**What the task asks**
Repeat every record word for word and omit the images.

(Hardware project source files)
++++++++++++++++++++

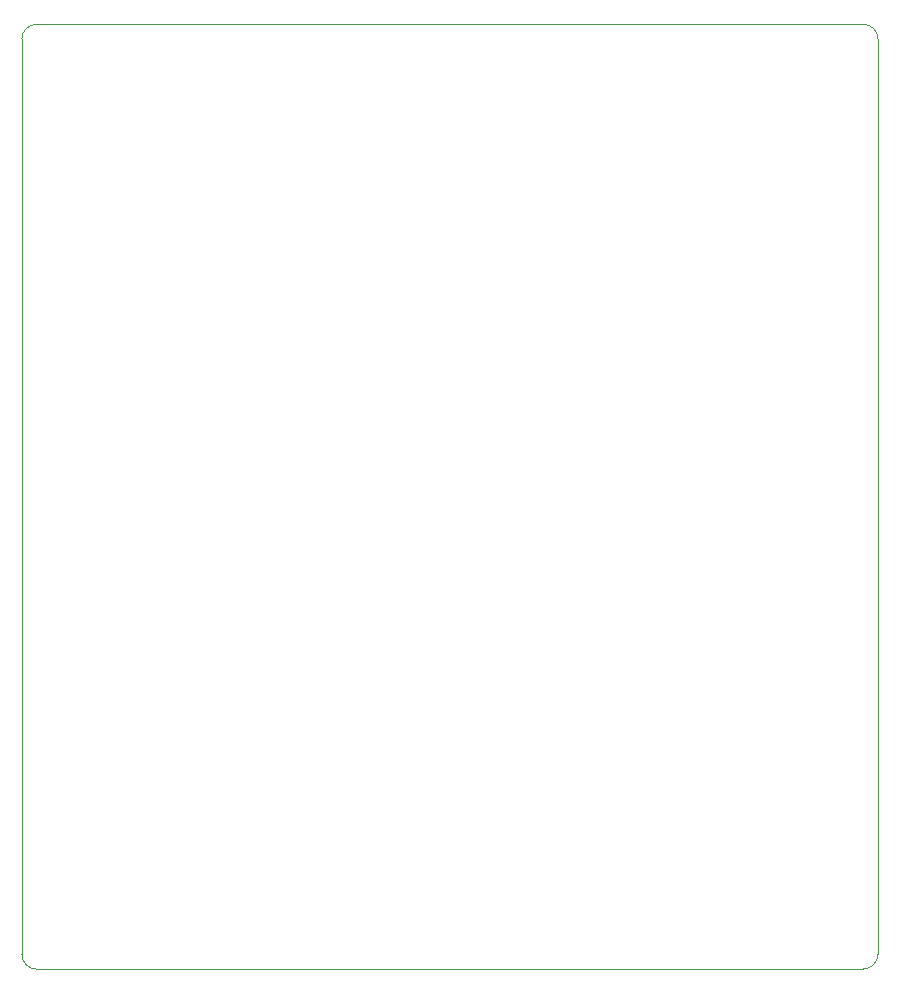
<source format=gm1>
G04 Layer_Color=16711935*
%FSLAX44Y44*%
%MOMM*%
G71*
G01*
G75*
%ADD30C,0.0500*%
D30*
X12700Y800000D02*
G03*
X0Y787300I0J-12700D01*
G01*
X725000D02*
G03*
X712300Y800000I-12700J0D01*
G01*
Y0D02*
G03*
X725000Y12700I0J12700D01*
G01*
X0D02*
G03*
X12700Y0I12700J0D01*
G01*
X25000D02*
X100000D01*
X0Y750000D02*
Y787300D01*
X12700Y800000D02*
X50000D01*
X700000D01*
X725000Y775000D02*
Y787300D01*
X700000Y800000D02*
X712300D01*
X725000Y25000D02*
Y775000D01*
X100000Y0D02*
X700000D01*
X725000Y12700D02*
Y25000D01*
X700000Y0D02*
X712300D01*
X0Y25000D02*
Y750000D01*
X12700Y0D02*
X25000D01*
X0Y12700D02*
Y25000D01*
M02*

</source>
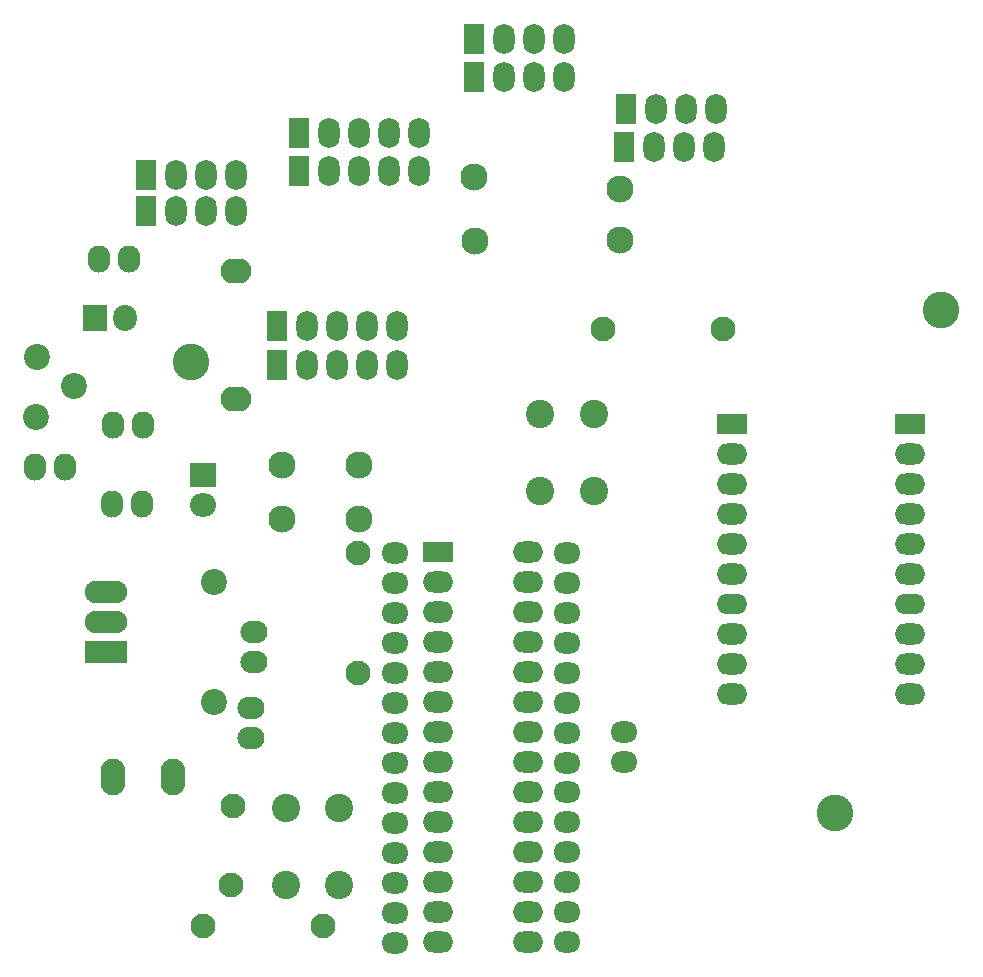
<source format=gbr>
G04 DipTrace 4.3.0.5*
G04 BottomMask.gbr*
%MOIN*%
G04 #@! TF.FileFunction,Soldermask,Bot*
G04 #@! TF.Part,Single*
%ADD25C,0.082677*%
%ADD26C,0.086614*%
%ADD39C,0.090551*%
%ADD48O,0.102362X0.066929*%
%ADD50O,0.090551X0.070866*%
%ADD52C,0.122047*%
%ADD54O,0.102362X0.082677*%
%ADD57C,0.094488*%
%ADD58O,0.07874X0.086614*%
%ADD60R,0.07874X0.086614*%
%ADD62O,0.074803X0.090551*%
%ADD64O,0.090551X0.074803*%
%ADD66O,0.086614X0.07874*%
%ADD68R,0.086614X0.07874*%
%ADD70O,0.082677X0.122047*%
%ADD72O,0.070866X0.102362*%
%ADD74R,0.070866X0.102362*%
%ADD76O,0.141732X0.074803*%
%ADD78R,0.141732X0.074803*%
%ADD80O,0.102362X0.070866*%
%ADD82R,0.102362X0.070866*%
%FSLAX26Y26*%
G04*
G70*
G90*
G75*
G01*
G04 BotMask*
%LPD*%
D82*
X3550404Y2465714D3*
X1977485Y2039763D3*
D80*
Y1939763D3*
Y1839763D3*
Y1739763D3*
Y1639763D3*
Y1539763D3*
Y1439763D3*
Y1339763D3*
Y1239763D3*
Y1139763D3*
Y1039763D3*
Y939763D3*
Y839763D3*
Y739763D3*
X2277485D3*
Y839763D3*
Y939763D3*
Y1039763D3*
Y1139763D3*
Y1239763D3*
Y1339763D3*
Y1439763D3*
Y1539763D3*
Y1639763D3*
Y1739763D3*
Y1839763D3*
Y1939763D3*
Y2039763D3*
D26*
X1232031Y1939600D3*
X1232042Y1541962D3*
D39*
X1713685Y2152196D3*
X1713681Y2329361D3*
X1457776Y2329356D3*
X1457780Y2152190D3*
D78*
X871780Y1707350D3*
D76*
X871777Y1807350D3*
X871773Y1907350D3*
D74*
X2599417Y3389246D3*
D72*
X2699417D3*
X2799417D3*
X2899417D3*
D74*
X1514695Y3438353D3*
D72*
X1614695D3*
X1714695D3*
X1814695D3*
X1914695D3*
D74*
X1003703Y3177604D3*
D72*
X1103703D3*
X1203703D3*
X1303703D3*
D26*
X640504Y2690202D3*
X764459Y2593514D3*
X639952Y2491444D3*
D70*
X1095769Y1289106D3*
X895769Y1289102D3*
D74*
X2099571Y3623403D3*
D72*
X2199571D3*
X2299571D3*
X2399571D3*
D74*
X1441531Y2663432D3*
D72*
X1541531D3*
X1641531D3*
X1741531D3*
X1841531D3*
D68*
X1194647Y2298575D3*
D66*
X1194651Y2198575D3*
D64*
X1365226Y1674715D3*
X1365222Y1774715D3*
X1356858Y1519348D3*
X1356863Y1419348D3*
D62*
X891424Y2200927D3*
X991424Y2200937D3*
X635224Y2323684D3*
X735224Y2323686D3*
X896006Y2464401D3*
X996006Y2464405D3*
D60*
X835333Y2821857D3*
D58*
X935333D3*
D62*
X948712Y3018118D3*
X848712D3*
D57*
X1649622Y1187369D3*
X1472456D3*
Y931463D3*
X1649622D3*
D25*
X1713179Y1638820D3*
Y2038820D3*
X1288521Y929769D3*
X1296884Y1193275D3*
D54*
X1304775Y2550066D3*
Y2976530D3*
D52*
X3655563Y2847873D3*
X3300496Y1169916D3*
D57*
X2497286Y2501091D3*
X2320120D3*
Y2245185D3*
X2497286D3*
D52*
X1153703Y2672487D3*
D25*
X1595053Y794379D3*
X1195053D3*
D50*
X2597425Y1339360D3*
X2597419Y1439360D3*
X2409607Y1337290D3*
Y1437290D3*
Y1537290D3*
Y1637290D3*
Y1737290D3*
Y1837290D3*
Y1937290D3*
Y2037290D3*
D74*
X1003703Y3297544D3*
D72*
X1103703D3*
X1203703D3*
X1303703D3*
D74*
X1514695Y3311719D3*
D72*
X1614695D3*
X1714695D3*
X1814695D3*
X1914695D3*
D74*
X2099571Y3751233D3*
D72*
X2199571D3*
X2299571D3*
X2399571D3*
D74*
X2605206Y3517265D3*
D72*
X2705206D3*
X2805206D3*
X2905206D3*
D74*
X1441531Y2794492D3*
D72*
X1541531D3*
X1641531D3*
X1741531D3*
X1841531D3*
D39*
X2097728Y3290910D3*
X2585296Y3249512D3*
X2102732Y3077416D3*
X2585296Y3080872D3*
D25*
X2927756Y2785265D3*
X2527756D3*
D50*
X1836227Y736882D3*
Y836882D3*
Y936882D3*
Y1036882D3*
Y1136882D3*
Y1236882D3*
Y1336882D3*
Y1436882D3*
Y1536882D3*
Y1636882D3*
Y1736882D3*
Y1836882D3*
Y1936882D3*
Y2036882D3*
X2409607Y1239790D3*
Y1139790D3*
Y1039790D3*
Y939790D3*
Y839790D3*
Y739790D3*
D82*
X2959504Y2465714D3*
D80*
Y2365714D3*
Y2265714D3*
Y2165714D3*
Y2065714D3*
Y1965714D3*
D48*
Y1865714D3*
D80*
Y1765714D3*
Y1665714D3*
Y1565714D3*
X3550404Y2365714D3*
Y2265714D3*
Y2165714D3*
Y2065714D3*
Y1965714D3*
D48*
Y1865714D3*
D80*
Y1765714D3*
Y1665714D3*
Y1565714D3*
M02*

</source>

++++++++++++++++++++

**Reply**
<source format=gm1>
G04 Layer_Color=16711935*
%FSLAX44Y44*%
%MOMM*%
G71*
G01*
G75*
%ADD30C,0.0500*%
D30*
X12700Y800000D02*
G03*
X0Y787300I0J-12700D01*
G01*
X725000D02*
G03*
X712300Y800000I-12700J0D01*
G01*
Y0D02*
G03*
X725000Y12700I0J12700D01*
G01*
X0D02*
G03*
X12700Y0I12700J0D01*
G01*
X25000D02*
X100000D01*
X0Y750000D02*
Y787300D01*
X12700Y800000D02*
X50000D01*
X700000D01*
X725000Y775000D02*
Y787300D01*
X700000Y800000D02*
X712300D01*
X725000Y25000D02*
Y775000D01*
X100000Y0D02*
X700000D01*
X725000Y12700D02*
Y25000D01*
X700000Y0D02*
X712300D01*
X0Y25000D02*
Y750000D01*
X12700Y0D02*
X25000D01*
X0Y12700D02*
Y25000D01*
M02*

</source>
<source format=gbr>
G04 DipTrace 4.3.0.5*
G04 BottomMask.gbr*
%MOIN*%
G04 #@! TF.FileFunction,Soldermask,Bot*
G04 #@! TF.Part,Single*
%ADD25C,0.082677*%
%ADD26C,0.086614*%
%ADD39C,0.090551*%
%ADD48O,0.102362X0.066929*%
%ADD50O,0.090551X0.070866*%
%ADD52C,0.122047*%
%ADD54O,0.102362X0.082677*%
%ADD57C,0.094488*%
%ADD58O,0.07874X0.086614*%
%ADD60R,0.07874X0.086614*%
%ADD62O,0.074803X0.090551*%
%ADD64O,0.090551X0.074803*%
%ADD66O,0.086614X0.07874*%
%ADD68R,0.086614X0.07874*%
%ADD70O,0.082677X0.122047*%
%ADD72O,0.070866X0.102362*%
%ADD74R,0.070866X0.102362*%
%ADD76O,0.141732X0.074803*%
%ADD78R,0.141732X0.074803*%
%ADD80O,0.102362X0.070866*%
%ADD82R,0.102362X0.070866*%
%FSLAX26Y26*%
G04*
G70*
G90*
G75*
G01*
G04 BotMask*
%LPD*%
D82*
X3550404Y2465714D3*
X1977485Y2039763D3*
D80*
Y1939763D3*
Y1839763D3*
Y1739763D3*
Y1639763D3*
Y1539763D3*
Y1439763D3*
Y1339763D3*
Y1239763D3*
Y1139763D3*
Y1039763D3*
Y939763D3*
Y839763D3*
Y739763D3*
X2277485D3*
Y839763D3*
Y939763D3*
Y1039763D3*
Y1139763D3*
Y1239763D3*
Y1339763D3*
Y1439763D3*
Y1539763D3*
Y1639763D3*
Y1739763D3*
Y1839763D3*
Y1939763D3*
Y2039763D3*
D26*
X1232031Y1939600D3*
X1232042Y1541962D3*
D39*
X1713685Y2152196D3*
X1713681Y2329361D3*
X1457776Y2329356D3*
X1457780Y2152190D3*
D78*
X871780Y1707350D3*
D76*
X871777Y1807350D3*
X871773Y1907350D3*
D74*
X2599417Y3389246D3*
D72*
X2699417D3*
X2799417D3*
X2899417D3*
D74*
X1514695Y3438353D3*
D72*
X1614695D3*
X1714695D3*
X1814695D3*
X1914695D3*
D74*
X1003703Y3177604D3*
D72*
X1103703D3*
X1203703D3*
X1303703D3*
D26*
X640504Y2690202D3*
X764459Y2593514D3*
X639952Y2491444D3*
D70*
X1095769Y1289106D3*
X895769Y1289102D3*
D74*
X2099571Y3623403D3*
D72*
X2199571D3*
X2299571D3*
X2399571D3*
D74*
X1441531Y2663432D3*
D72*
X1541531D3*
X1641531D3*
X1741531D3*
X1841531D3*
D68*
X1194647Y2298575D3*
D66*
X1194651Y2198575D3*
D64*
X1365226Y1674715D3*
X1365222Y1774715D3*
X1356858Y1519348D3*
X1356863Y1419348D3*
D62*
X891424Y2200927D3*
X991424Y2200937D3*
X635224Y2323684D3*
X735224Y2323686D3*
X896006Y2464401D3*
X996006Y2464405D3*
D60*
X835333Y2821857D3*
D58*
X935333D3*
D62*
X948712Y3018118D3*
X848712D3*
D57*
X1649622Y1187369D3*
X1472456D3*
Y931463D3*
X1649622D3*
D25*
X1713179Y1638820D3*
Y2038820D3*
X1288521Y929769D3*
X1296884Y1193275D3*
D54*
X1304775Y2550066D3*
Y2976530D3*
D52*
X3655563Y2847873D3*
X3300496Y1169916D3*
D57*
X2497286Y2501091D3*
X2320120D3*
Y2245185D3*
X2497286D3*
D52*
X1153703Y2672487D3*
D25*
X1595053Y794379D3*
X1195053D3*
D50*
X2597425Y1339360D3*
X2597419Y1439360D3*
X2409607Y1337290D3*
Y1437290D3*
Y1537290D3*
Y1637290D3*
Y1737290D3*
Y1837290D3*
Y1937290D3*
Y2037290D3*
D74*
X1003703Y3297544D3*
D72*
X1103703D3*
X1203703D3*
X1303703D3*
D74*
X1514695Y3311719D3*
D72*
X1614695D3*
X1714695D3*
X1814695D3*
X1914695D3*
D74*
X2099571Y3751233D3*
D72*
X2199571D3*
X2299571D3*
X2399571D3*
D74*
X2605206Y3517265D3*
D72*
X2705206D3*
X2805206D3*
X2905206D3*
D74*
X1441531Y2794492D3*
D72*
X1541531D3*
X1641531D3*
X1741531D3*
X1841531D3*
D39*
X2097728Y3290910D3*
X2585296Y3249512D3*
X2102732Y3077416D3*
X2585296Y3080872D3*
D25*
X2927756Y2785265D3*
X2527756D3*
D50*
X1836227Y736882D3*
Y836882D3*
Y936882D3*
Y1036882D3*
Y1136882D3*
Y1236882D3*
Y1336882D3*
Y1436882D3*
Y1536882D3*
Y1636882D3*
Y1736882D3*
Y1836882D3*
Y1936882D3*
Y2036882D3*
X2409607Y1239790D3*
Y1139790D3*
Y1039790D3*
Y939790D3*
Y839790D3*
Y739790D3*
D82*
X2959504Y2465714D3*
D80*
Y2365714D3*
Y2265714D3*
Y2165714D3*
Y2065714D3*
Y1965714D3*
D48*
Y1865714D3*
D80*
Y1765714D3*
Y1665714D3*
Y1565714D3*
X3550404Y2365714D3*
Y2265714D3*
Y2165714D3*
Y2065714D3*
Y1965714D3*
D48*
Y1865714D3*
D80*
Y1765714D3*
Y1665714D3*
Y1565714D3*
M02*

</source>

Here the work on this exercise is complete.